Technological Upgrading Issues
Despite potential incentives, India failed to adopt capital-intensive automation:
- Private sector growth focused on software and labor-intensive unicorns, limiting automation.
- Cheap labor reduced productivity-driven investment.
- Uneven wage growth and slow adoption of modern technology prevented large-scale efficiency gains.
Comparison with China and South Korea
India’s manufacturing contributes about 15% of GDP and employs roughly 12% of the workforce, whereas China and South Korea maintain 28–32% of GDP from manufacturing and 25–30% employment.
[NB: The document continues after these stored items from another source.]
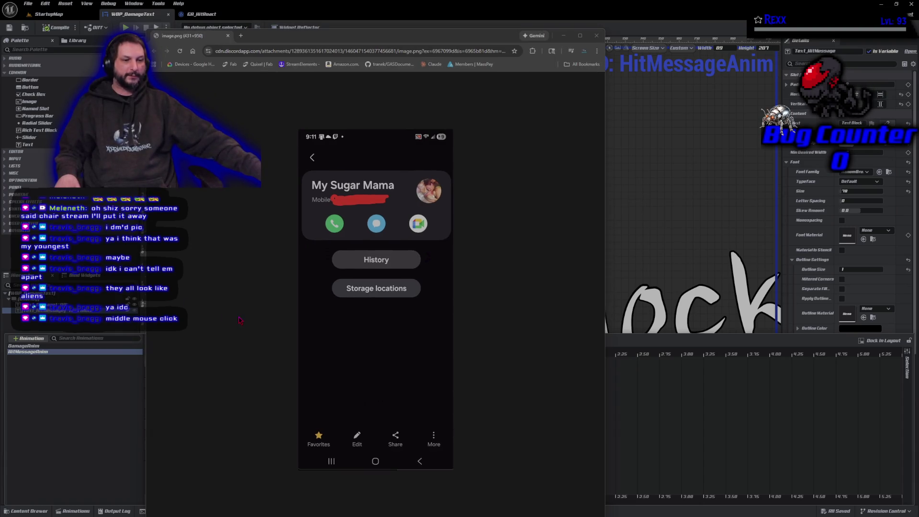
pyautogui.click(228, 36)
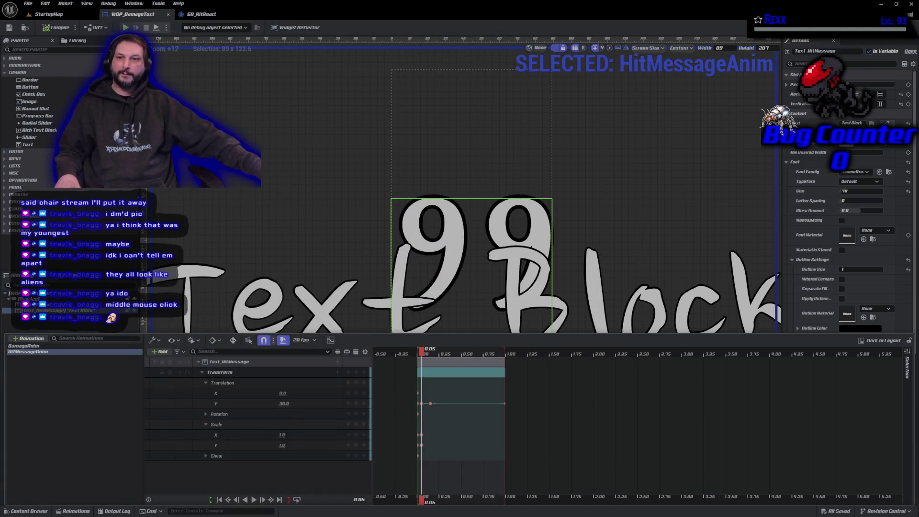
pyautogui.press('alt+Tab')
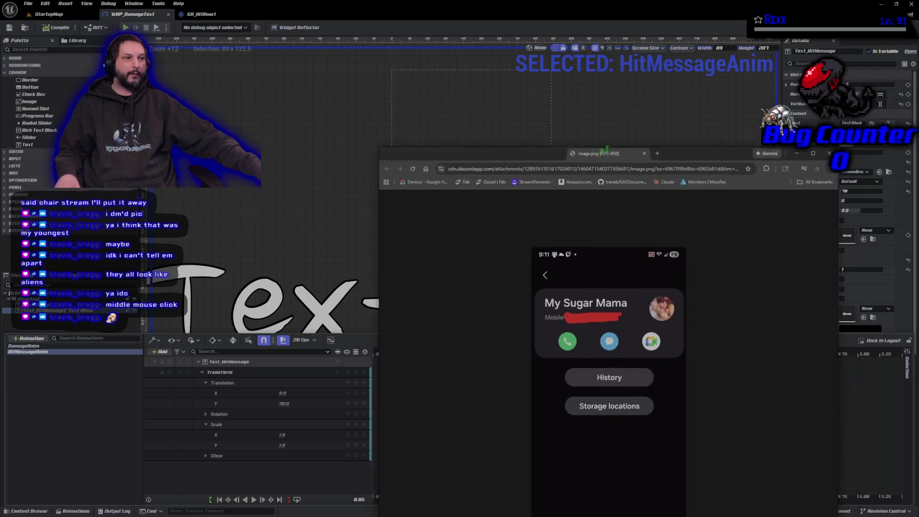
pyautogui.press('ctrl+t')
pyautogui.moveTo(335, 50); pyautogui.dragTo(263, 50)
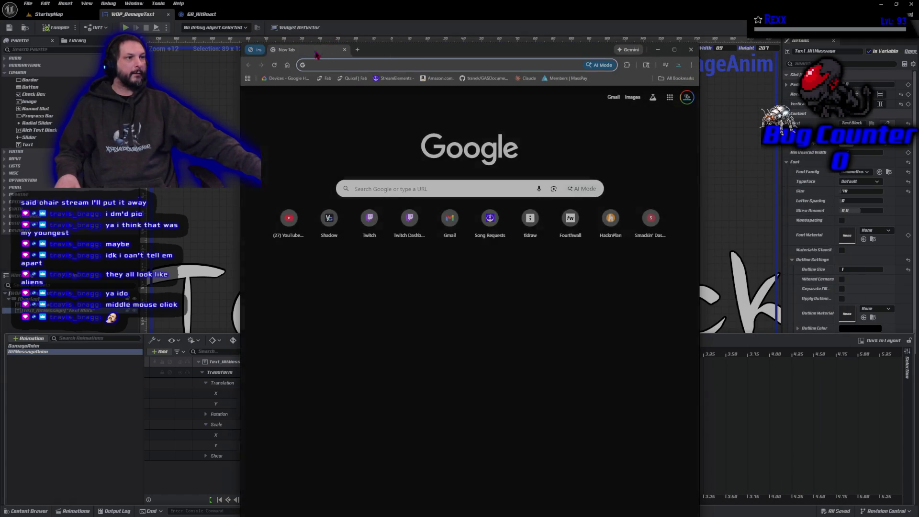
pyautogui.click(362, 49)
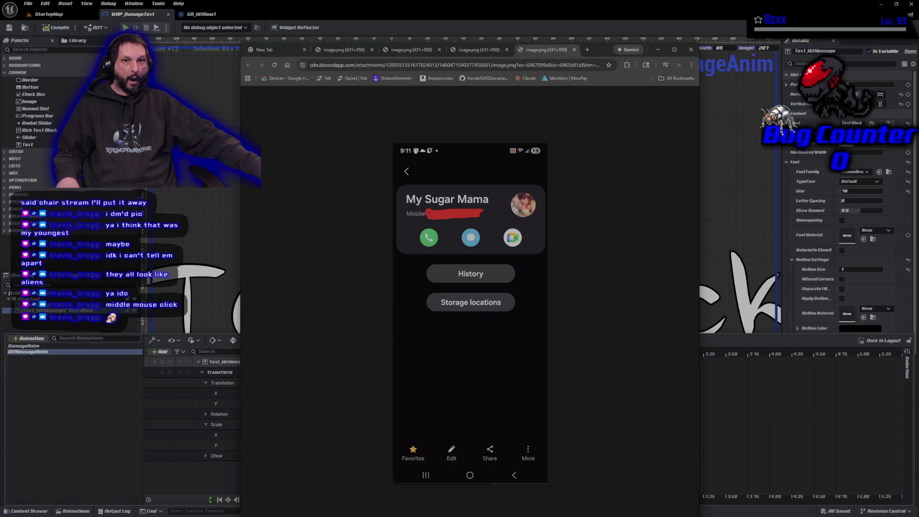
pyautogui.rightClick(267, 55)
Export growth in India has been sluggish compared to the rapid expansion in these nations.
Way Forward
- Public Sector Reform: Align wages with productivity, not populism, to reduce Dutch Disease effects.
- Technological Push: Strengthen PLI schemes, Skill India, and promote capital-intensive, high-productivity manufacturing.
- Focus on Manufacturing Employment: Despite services contributing over 55% of GDP, manufacturing is crucial for generating over 10 crore jobs.
- Export-Oriented Strategy: Shift from import substitution to globally competitive manufacturing to leverage opportunities like China+1.